Creating Social Connections

David A. González, PhD, ABPP, examines the effects of loneliness on motor and nonmotor symptoms of Parkinson’s disease
Dr. David Gonzalez speaks with a patient

Loneliness — the discrepancy between desired relationships and actual social connections — is linked to poor health and has increased in people with Parkinson’s disease, particularly since the COVID-19 pandemic. In the general population, it is related to increased mortality risk, cognitive decline, less physical activity, reduced motor functioning and increased depression. Previous research has shown that loneliness leads to a 49% increase in dementia risk over an average of six years.

Loneliness poses such grave mental and physical health risks that U.S. Surgeon General Vivek Murthy released an advisory about the epidemic of loneliness and isolation in early 2023, bringing national and international attention to the issue.

Despite its known comorbidities, loneliness is understudied in Parkinson’s disease. To learn more about its presentation in this population, David A. González, PhD, ABPP, neuropsychologist in the Department of Neurological Sciences, launched a study to examine the relationship between motor and nonmotor symptom severity and loneliness. This study will also cross-validate isolation and loneliness scales so professionals can have a range of validated tools to serve people with Parkinson’s disease.

Dr. González and his team enrolled more than 180 participants in their study and began collecting data in February. Recruitment will end this fall, and results will be disseminated soon after. The team aims to create resources for other researchers and clinicians to measure social connection and better understand the complex web of loneliness and Parkinson’s varied symptoms.

“Preliminary results reveal loneliness seems to be related to the daily functioning of people with Parkinson’s disease and how they feel it’s limiting their daily activities,” Dr. González said. “There seems to be something about the disease that’s limiting not just the number of people they see but the quality of those relationships. We need to explore that further.”

Study participants complete a survey packet that includes a loneliness scale and depression screening. Participants are asked to provide information about their social network size, perceived social support, life space circumference and quality of life. Survey responses are then linked to information about participants’ disease progression and symptoms.

Dr. González and his team also collaborate with Robert S. Wilson, PhD, professor of neurological sciences at the RUSH Alzheimer’s Disease Center, who was one of the first neuropsychologists to examine the connection between loneliness and dementia. The center treats a subset of patients with Parkinson’s, and Dr. González hopes to examine their experiences with loneliness over time.

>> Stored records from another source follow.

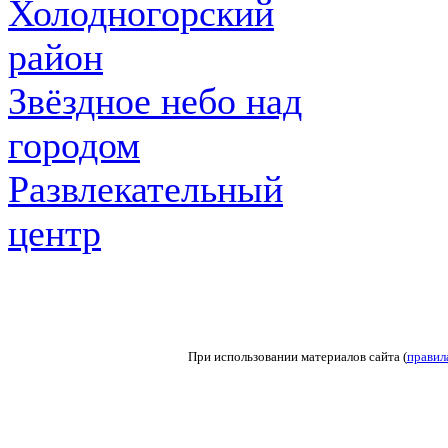
Холодногорский
район
Звёздное небо над
городом
Развлекательный
центр
При использовании материалов сайта (
правил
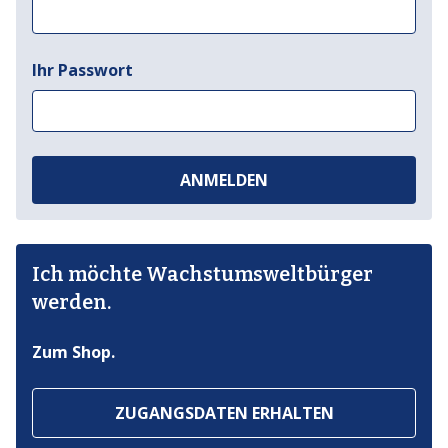
Ihr Passwort
ANMELDEN
Ich möchte Wachstumsweltbürger
werden.
Zum Shop.
ZUGANGSDATEN ERHALTEN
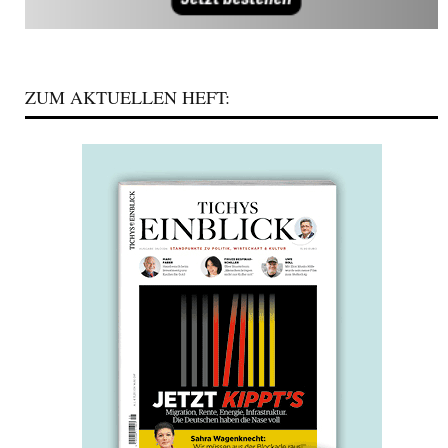
ZUM AKTUELLEN HEFT:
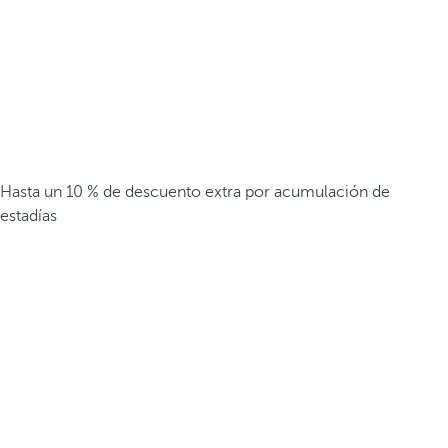
Hasta un 10 % de descuento extra por acumulación de
estadías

Through his day-to-day clinical work, Dr. González evaluates patients’ cognition and mental health to help them fine-tune their treatment plans. He has always been aware of the relationship between socialization and cognitive health, which has been studied in Alzheimer’s disease and geriatric medicine broadly, but he recognized it had not been studied specifically in Parkinson’s disease.

“I noticed it was coming up more in this patient population,” Dr. González said. “Ultimately, we do want to attack the disease, but I like being able to zoom out and bring attention to the human living with the disease.”

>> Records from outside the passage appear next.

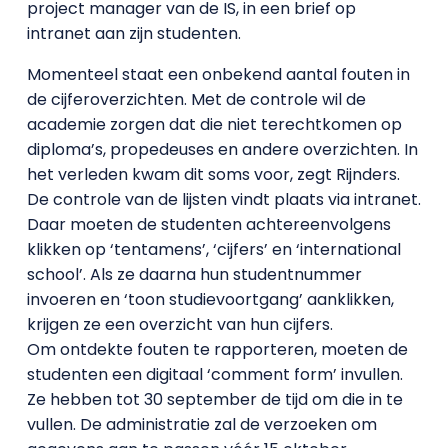
project manager van de IS, in een brief op
intranet aan zijn studenten.
Momenteel staat een onbekend aantal fouten in
de cijferoverzichten. Met de controle wil de
academie zorgen dat die niet terechtkomen op
diploma’s, propedeuses en andere overzichten. In
het verleden kwam dit soms voor, zegt Rijnders.
De controle van de lijsten vindt plaats via intranet.
Daar moeten de studenten achtereenvolgens
klikken op ‘tentamens’, ‘cijfers’ en ‘international
school’. Als ze daarna hun studentnummer
invoeren en ‘toon studievoortgang’ aanklikken,
krijgen ze een overzicht van hun cijfers.
Om ontdekte fouten te rapporteren, moeten de
studenten een digitaal ‘comment form’ invullen.
Ze hebben tot 30 september de tijd om die in te
vullen. De administratie zal de verzoeken om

A potential treatment for loneliness is social prescribing, or connecting patients with peers, social organizations or even volunteer opportunities. The stigma of the disease may prevent people from attending functions they were involved in before their diagnosis, so finding alternatives that make them feel comfortable, engaged and connected is key.

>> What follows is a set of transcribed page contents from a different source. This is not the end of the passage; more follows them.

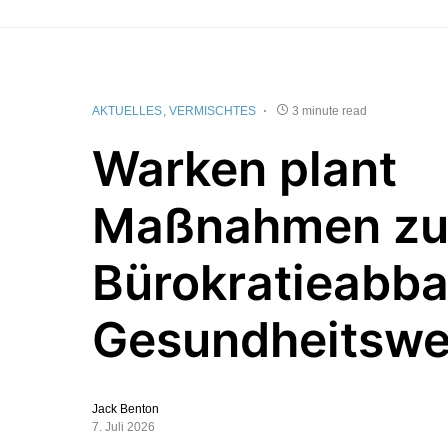
AKTUELLES
VERMISCHTES
3 minute read
Warken plant
Maßnahmen z
Bürokratieabba
Gesundheitsw
Jack Benton
7. Juli 2026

“Sometimes Parkinson’s robs people of their sense of worth and contribution,” said Dr. González, whose next research steps include engaging more people with advanced Parkinson’s disease and possibly integrating wearable devices to study participants’ community mobility. “Finding other ways to allow people with Parkinson’s to share some of their wisdom, experience and knowledge can reduce loneliness by helping reemphasize the value and worth they have.”